Nei giorni scorsi è iniziato l’anno europeo delle competenze che, nell’idea di chi l’ha promosso, dovrebbe portare un nuovo slancio all’apprendimento permanente, dotando così, allo stesso tempo, le aziende, e le persone, di nuove, e ulteriori, conoscenze utili per contribuire alla transizione verde e digitale in corso. Si immagina, infatti, di investire su una forza lavoro maggiormente dotata di quelle competenze chiave richieste dal tessuto imprenditoriale.
In questo quadro l’anno europeo delle competenze 2023 dovrebbe aiutare le aziende, in particolare quelle più piccole e le medie, a far fronte al fabbisogno di competenze necessarie in Europa e nel mercato globale.

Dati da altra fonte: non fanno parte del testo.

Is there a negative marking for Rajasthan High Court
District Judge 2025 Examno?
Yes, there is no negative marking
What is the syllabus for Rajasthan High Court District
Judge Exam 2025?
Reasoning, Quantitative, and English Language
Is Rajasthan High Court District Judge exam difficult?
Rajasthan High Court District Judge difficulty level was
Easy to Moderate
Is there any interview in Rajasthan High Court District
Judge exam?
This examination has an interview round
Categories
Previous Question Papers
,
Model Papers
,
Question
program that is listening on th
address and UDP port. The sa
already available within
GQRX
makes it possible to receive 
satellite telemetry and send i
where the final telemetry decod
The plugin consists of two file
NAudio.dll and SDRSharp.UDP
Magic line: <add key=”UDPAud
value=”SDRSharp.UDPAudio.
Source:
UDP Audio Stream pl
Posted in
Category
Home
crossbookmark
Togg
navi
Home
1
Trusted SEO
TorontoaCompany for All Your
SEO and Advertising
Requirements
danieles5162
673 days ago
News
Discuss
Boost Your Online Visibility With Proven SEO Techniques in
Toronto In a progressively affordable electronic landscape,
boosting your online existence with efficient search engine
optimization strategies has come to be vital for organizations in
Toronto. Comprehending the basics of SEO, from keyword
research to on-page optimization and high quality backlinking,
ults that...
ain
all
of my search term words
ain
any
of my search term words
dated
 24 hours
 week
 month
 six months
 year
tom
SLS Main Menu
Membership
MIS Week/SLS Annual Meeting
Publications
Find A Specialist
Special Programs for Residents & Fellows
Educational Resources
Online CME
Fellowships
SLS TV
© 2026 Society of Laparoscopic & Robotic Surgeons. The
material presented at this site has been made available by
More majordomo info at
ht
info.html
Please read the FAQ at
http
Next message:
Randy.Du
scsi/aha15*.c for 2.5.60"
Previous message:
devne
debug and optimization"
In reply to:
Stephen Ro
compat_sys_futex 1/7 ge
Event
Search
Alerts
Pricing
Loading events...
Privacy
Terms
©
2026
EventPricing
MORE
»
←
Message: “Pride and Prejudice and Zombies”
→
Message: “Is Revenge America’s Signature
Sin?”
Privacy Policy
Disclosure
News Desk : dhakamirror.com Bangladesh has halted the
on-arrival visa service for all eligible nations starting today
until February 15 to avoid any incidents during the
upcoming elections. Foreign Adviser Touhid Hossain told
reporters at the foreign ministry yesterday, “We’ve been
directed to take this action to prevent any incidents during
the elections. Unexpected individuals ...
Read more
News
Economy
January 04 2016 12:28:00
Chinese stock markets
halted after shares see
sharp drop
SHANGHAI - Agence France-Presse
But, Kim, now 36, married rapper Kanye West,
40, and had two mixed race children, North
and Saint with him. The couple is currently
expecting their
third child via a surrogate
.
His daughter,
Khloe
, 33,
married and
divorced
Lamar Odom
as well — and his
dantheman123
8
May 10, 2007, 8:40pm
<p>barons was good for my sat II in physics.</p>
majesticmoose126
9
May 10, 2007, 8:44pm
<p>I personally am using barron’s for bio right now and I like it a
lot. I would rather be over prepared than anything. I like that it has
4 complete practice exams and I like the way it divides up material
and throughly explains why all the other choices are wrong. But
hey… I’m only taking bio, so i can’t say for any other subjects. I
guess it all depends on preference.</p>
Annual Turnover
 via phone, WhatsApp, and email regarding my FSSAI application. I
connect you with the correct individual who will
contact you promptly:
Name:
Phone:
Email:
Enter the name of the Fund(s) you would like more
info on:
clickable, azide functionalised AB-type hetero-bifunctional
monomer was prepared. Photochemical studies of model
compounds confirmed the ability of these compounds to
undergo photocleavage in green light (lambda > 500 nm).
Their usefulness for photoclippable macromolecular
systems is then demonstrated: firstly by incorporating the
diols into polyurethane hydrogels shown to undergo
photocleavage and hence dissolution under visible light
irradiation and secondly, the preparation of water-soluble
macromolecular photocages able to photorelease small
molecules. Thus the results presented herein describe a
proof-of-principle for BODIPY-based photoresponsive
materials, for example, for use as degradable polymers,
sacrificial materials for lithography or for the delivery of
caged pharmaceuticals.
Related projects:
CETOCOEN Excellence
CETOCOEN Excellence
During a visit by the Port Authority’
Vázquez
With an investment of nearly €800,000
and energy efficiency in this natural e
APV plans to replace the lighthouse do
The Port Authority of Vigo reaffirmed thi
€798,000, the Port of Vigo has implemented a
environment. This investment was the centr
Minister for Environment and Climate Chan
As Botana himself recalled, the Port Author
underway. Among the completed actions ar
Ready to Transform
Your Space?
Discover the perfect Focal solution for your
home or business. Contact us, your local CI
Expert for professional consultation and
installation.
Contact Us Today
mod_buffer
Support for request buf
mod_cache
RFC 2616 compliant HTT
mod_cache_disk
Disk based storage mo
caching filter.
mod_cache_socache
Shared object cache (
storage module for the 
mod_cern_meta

L’Europa favorirà, quindi, il rafforzamento di una tendenza, parzialmente già in atto, tesa alla promozione di percorsi di riqualificazione e aggiornamento delle competenze affinché le persone coinvolte possano ottenere quelle “giuste” per i posti di lavoro di qualità che si stanno creando. Si ritiene, infatti, che solo lavoratori (ri)qualificati potranno, con migliori opportunità di lavoro, partecipare attivamente alla “nuova” società che si sta, rapidamente, delineando.
Un passaggio, questo, fondamentale affinché la ripresa economica, dovuta anche alle transizioni verde e digitale in corso, riesca a essere socialmente equa e giusta per il maggior numero di persone, comprese le più deboli e a maggiore rischio di esclusione sociale.
Un obiettivo certamente ambizioso, coerente con quelli sociali più complessivi dell’Unione europea che, per il 2030, auspica il coinvolgimento di almeno il 60% degli adulti in attività di formazione e un’occupazione pari ad almeno il 78% della popolazione adulta. L’iniziativa contribuirà, inoltre, agli obiettivi digitali per il 2030 per i quali l’Europa immagina di dotare almeno l’80% degli adulti di competenze digitali di base e di creare posti di lavoro per 20 milioni di esperti informatici.
Si pensi, a tal proposito, che in Europa 4 adulti su 10, e 1 persona attiva su 3, non dispongono delle competenze digitali e che solo 1 esperto informatico su 5, e 1 laureato in scienze, tecnologia, ingegneria e matematica (le cosiddette facoltà STEM) su 3, sono donne.<
L’Italia, in questo quadro, sembra essere, ahimè, storicamente, e cronicamente, debole su queste tematiche. L’auspicio, e la speranza, è che questa non sia l’ennesima (di molte) occasioni perse dal nostro Paese. Le risorse del Pnrr, con particolarmente riferimento a progetti come quello di GOL, possono rappresentare strumenti utili in questa sfida da vincere tutti insieme.